The Greek chorus spoke up again: "Semantic ambiguity depends on a willfull obstruction of shared knowledge between speaker and listener, but does not necessarily negate any of the main truths. There are two levels of truth--"
"Oh shut up. Why is it you brats only pay attention when you can prove something I said is wrong?"
(Did I say "brats"? Oh God, please tell me I didn't. Well, please tell me I did. They deserve it. No they don't. Oh shit, someone's talking. I guess I better pay attention.)
Edna:
Teacher lapses for a moment. There's no glue left in his bottle on the desk, and he's breathing heavily. Coincidence?
"What?" I rasped.
"I said why don't we just switch the subject and the verb."
Third row, fourth seat. My Aspiring Future Journalist. One of about four or five in the class of twenty-one. My shining young angel. I beamed at her while trying to remain outwardly neutral and scrawled
"Traveling across the United States, she was affected by its vastness" in a nearly illegible hand. "See the problem? See the solution? Now we know
who was traveling, and now we know the given context of the situation. The reader is no longer confused."
"The Reader keeps us employed. The Reader is dumb. The Reader has absolutely no attention..."
"Yeah, yeah. Now, that's how you fix a dangling modifier."
I waited. The class looked at me expectantly, as if to suggest,
That's it? You think that changes my life? I'm still a pimple-encrusted, suburban youth trapped in a smothering environment and you don't even have a window for me to look out of. Who the hell you think you are, anyway?
I breathed deeply, for the kill: "And now, your homework. Fix all the dangling modifiers in the article on page 35 of your packet. Go do it now. Work quietly. Don't bother me."
I slouched over to my desk and busied myself with some paperwork. Most of the class went to the assignment willfully enough, but Super Sophomore made himself comfortable on his notebook again, the cheerleader finished with her eyes and went to work on her nose, and my right-row wit started rewriting sentences to include both my name and speculations about my ancestry. I sighed and looked at the clock on the wall. Ten minutes to the bell.
Edna came over. "I got a lot out of that," she said in a chipper tone of voice.
"Yeah? Good. Hopefully you won't split the modifier "billious blowhard" with my name."
She laughed politely, and for a minute I wondered why. Then I realized I hadn't said that at all. More something like, "They're good kids. They just need work on the basics."
"My professor says it's always important to connect with your class interpersonally. Get comfortable with them one-on-one."
"Do tell. What else does she tell you?"
"That it's wrong to belittle students, or tax them for not knowing something when it's your job to teach them."
(Oh crap. I
was talking out loud all that time.)
"Yeah, well, you tell your professor that in the Ivory Towers she undoubtedly lives in, that's all fine and dandy. But out here, we have to hold them accountable for what they already know. If we don't, they can ride No Child Left Behind all the way to the unemployment office in their mid-forties."
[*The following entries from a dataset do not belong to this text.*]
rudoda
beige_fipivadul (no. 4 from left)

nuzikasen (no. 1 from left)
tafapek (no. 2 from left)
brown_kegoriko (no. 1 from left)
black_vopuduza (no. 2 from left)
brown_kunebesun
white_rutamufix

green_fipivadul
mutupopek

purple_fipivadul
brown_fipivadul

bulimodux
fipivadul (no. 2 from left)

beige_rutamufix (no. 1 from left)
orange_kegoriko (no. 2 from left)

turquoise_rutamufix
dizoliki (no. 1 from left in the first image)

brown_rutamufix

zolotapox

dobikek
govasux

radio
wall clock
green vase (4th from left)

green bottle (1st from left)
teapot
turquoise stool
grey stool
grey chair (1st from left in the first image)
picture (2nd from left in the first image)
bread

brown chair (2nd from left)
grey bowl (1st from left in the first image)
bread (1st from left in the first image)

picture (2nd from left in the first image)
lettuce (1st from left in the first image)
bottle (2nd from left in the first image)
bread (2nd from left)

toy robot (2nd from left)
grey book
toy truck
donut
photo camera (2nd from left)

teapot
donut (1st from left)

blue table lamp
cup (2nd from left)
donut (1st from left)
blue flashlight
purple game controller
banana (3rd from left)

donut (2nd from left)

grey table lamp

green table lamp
Now that time I actually spoke. She frowned at me, not sure if I was kidding or not.
"I don't want to tell you 'This is the way it is,' because it's different for different people, places, classes. Who you are is half your day right there. Just be aware that it's a continuous process. You know when they learn what a dangling modifier is? Eighth grade. Maybe earlier. Just like they learn what nouns and verbs are. Half of them mix all that up."
I was rambling. I was tired. Edna wasn't writing in her book.
"What I'm saying: Each kid is a situation. So are you. Connections are fine and dandy, but sooner or later, you have to realize you've got to do it the way
you think works, and stand by it until it doesn't work for you any more. That's how you stay sane, pumpkin."
Later on in the day, Edna would tell me she
still wanted to be a teacher (interesting comment), and that I "made it look a whole lot easier than it actually was." I suppose I do, actually. Lots of people do, at lots of jobs. The decisions you make are not going to be agreable, or even acceptable, to about half the free world, but, like our sterling president, you stand by them because you believe in them. (If you're proved wrong, that would be a good time to stop thinking like our president and start thinking like someone with functional neurons, but that's another story.)
I have no way to conclude this little vignette, except to point out that Edna is writing a paper about me as we speak. Were her account compared with mine, I don't doubt for a second they would be widely disparate.
Were her professor to compare this account with the textbooks, she'd probably have a few things to say. Ditto
my professors' take on it and hers. Ditto my co-workers. Ditto my
boss.
There's a lesson in there somewhere. Too bad I didn't think of it in time to teach it to her. But it's nice knowing it myself.